More than that, to me maintaining a blogroll is one of the great pleasures of blogging. If you treat blogging more as a process of exploring and engaging with the outside world, you are less likely to become dissatisfied with what you have built.

6 comments:

Nich Starling said...

I agree 100%. LDV should lead by example.

Ryan said...

But Jonathan and Nich which blogs do you pick.
I have no problem with yourselves actively selecting your favourite 20, however if Lib Dem Voice did that we would be accused of favouritism.
At present there are over 200 active bloggers on LibDemBlogs, listing them all ends up with one very large list filling the sidebar.
(That said, I've been fixing my LibDemBlog Box which hadn't been working for sometime after a major code rewrite and it's currently beta'ing on LDV)

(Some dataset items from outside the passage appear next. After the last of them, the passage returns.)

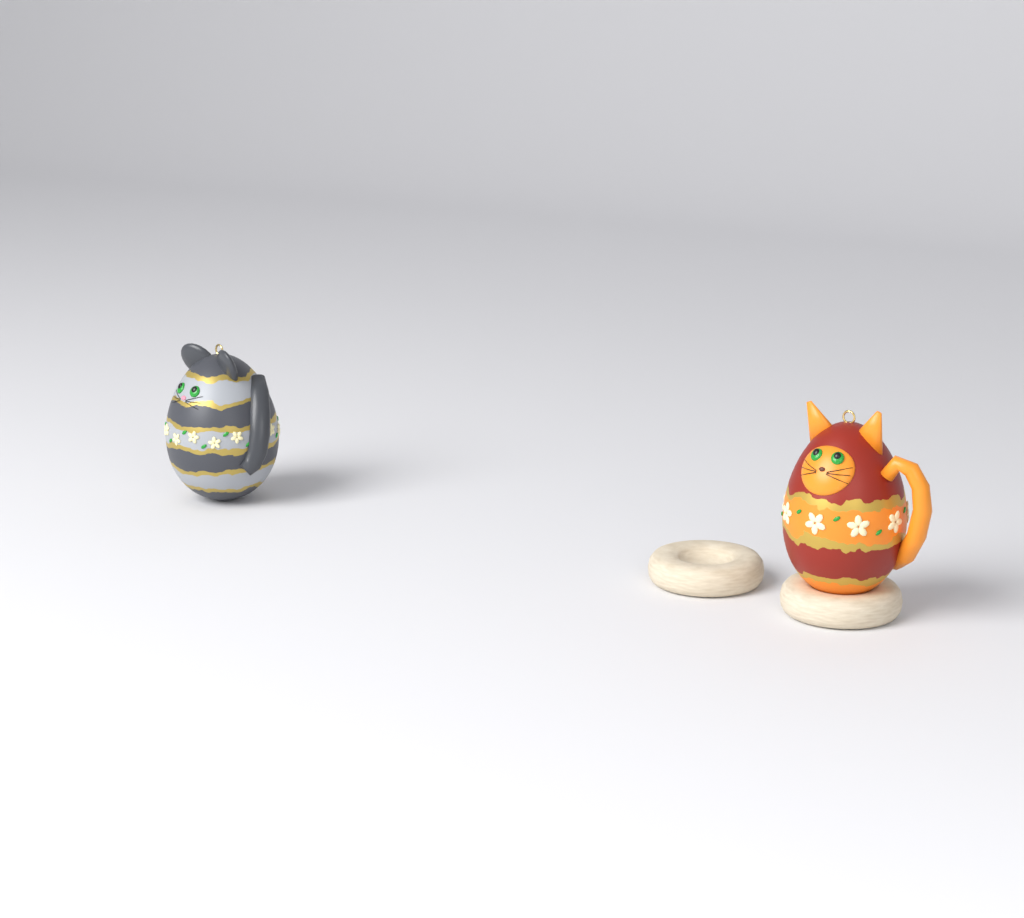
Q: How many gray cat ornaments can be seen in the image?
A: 1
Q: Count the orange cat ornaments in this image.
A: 1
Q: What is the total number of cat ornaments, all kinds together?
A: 2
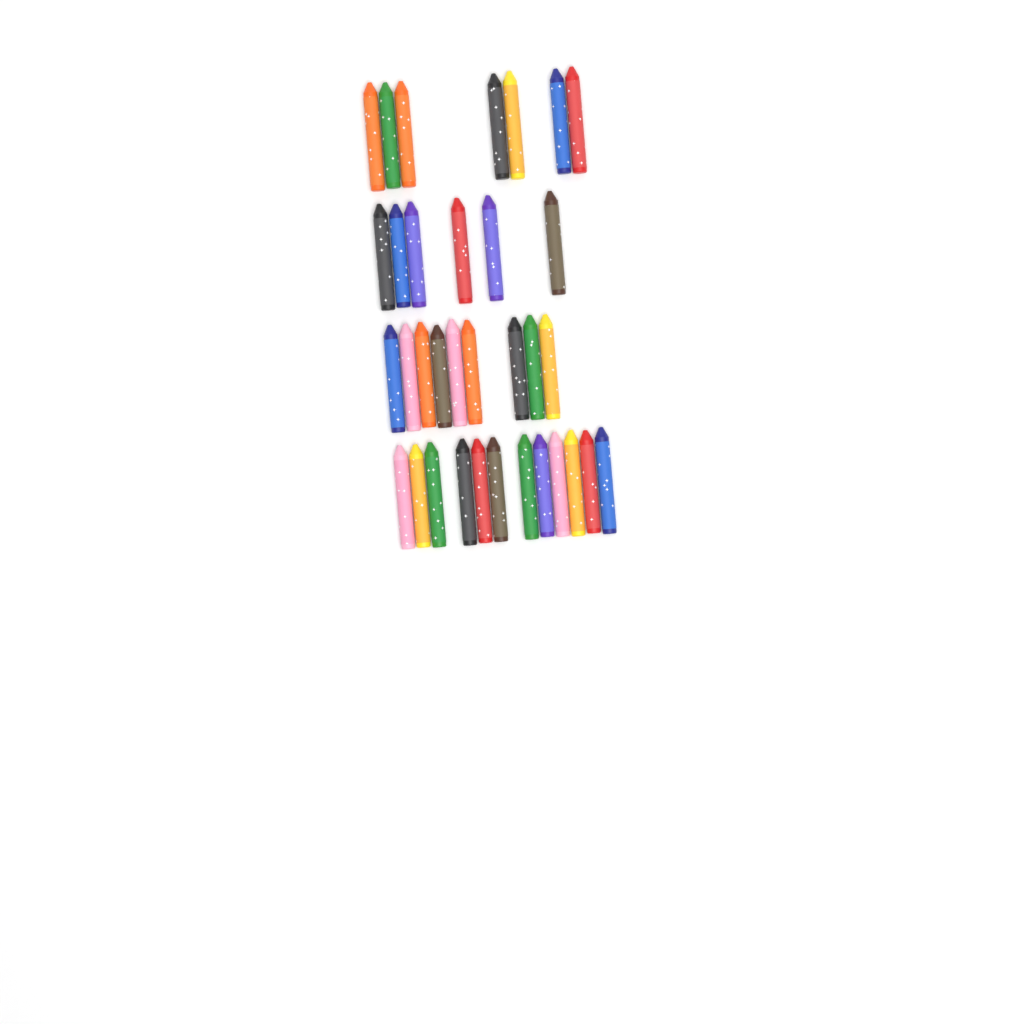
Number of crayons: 34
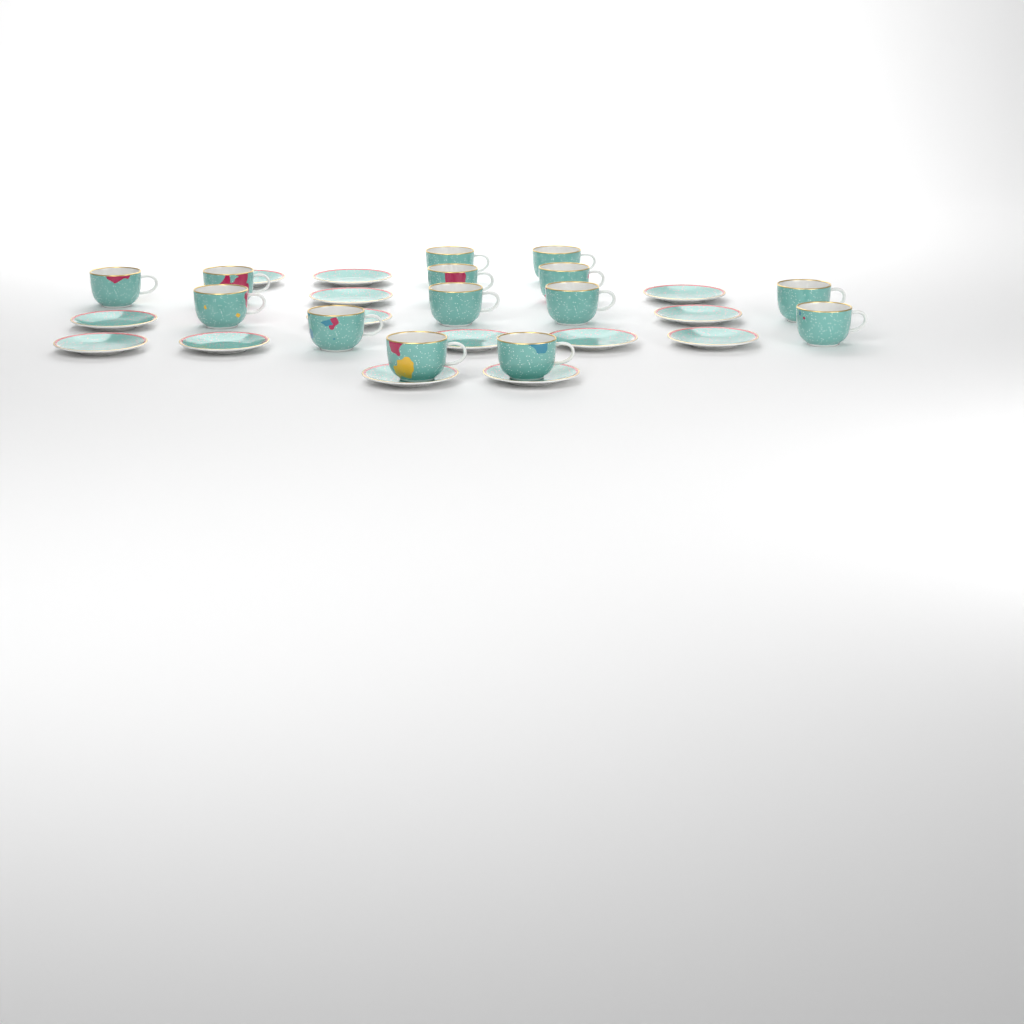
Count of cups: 14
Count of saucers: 14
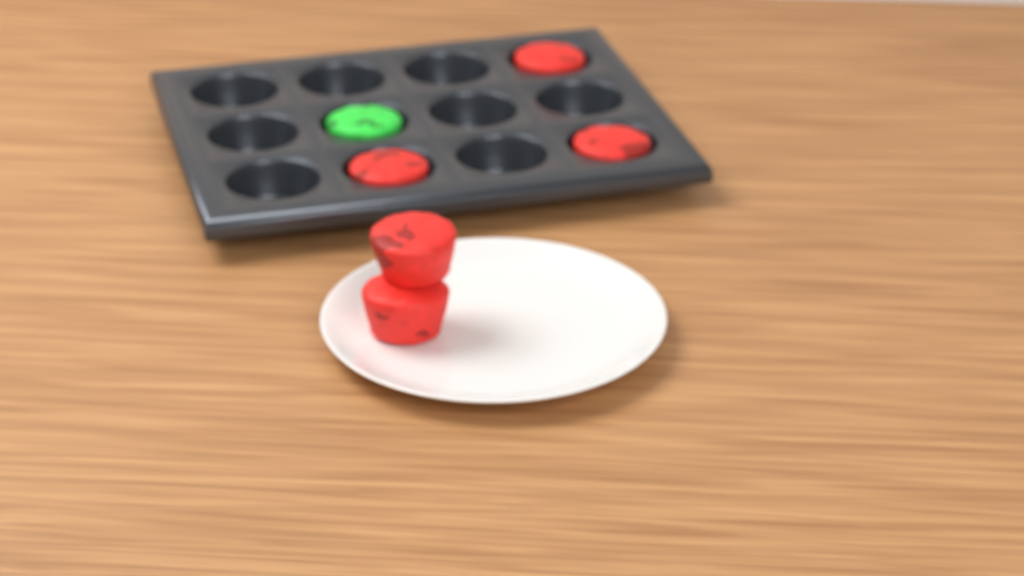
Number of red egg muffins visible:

James Graham (Quaequam Blog!) said...

Good work Ryan.

Andrew Hickey said...

I don't think there'd be much comment about favouritism - there seems to be a set of Lib Dem bloggers who are regarded as being 'the ones to read'. If you chose, say (off the top of my head), Jonathan, Mark Pack, Jennie Rigg, Alix Mortimer, Alex Wilcock, Charlotte Gore, James Graham, Millennium Elephant, Liberal Vision, Social Liberal Forum, Lynne Featherstone, Mark Reckons and Costigan Quist, I doubt many people would say you were showing favour, as much as just linking the *obvious* choices...

Anonymous said...

They might be the 'obvious' choices but then a year ago the 'obvious' choices would have been very different. LDV's neutrality is what keeps things open and flexible.

There is no definitive list of 'obvious' blogs to link to that couldn't be out of date by the following month :)

I think even just linking to LDV award winners/nominees would prove to be controversial.

Keep things open, I say. I think the Golden Dozen and the 2x2 thing are a far better way of drawing attention to the rest of the LD blogosphere. :)

Niles said...

I think Charlotte is spot on here.

G12 is quite an elegant solution to the problem of link-love because although the selection method is arbitrary and near-random, it's also unquestionable. LibDemBlogs hits drives most of the choices; reader picks, or LibDig picks or author picks gets the last few. Over the year, there's plenty of chance to take in a wide variety of voices, and there's an element of healthy competition to write captivating titles and first paras in order to get into the list.

2x2 is a little more related to author picks, so mine almost always come from my own feedreader list; but with a variety of authors that should pick up a variety of blogrolls.